Images with localized body landmarks
BEGIN

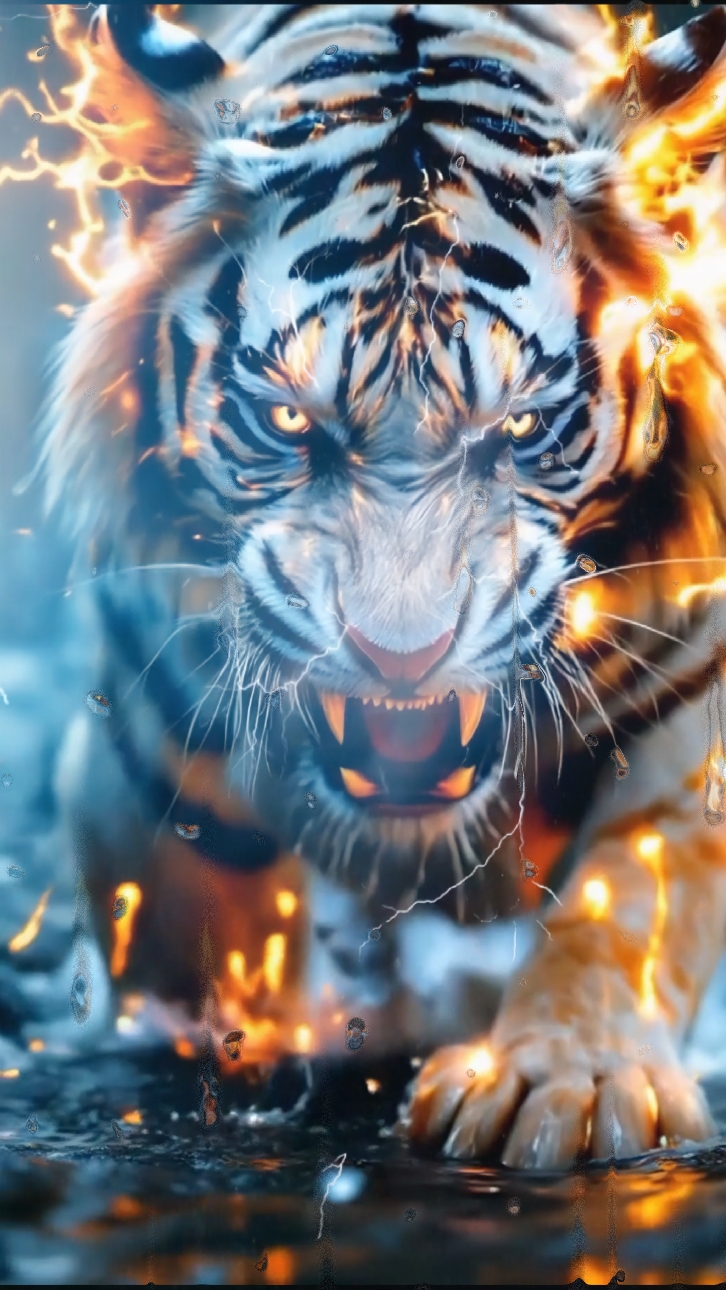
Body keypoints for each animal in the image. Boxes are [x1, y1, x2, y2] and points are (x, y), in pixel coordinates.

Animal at [39, 1, 726, 1170]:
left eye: (521, 429)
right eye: (287, 420)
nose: (400, 661)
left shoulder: (689, 688)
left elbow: (628, 895)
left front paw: (561, 1081)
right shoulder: (147, 733)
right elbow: (196, 900)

END

→ **Exercise**: Write out every line in the data that holds the string "right".

→ **Output for this task**:
right eye: (287, 420)
right shoulder: (147, 733)
right elbow: (196, 900)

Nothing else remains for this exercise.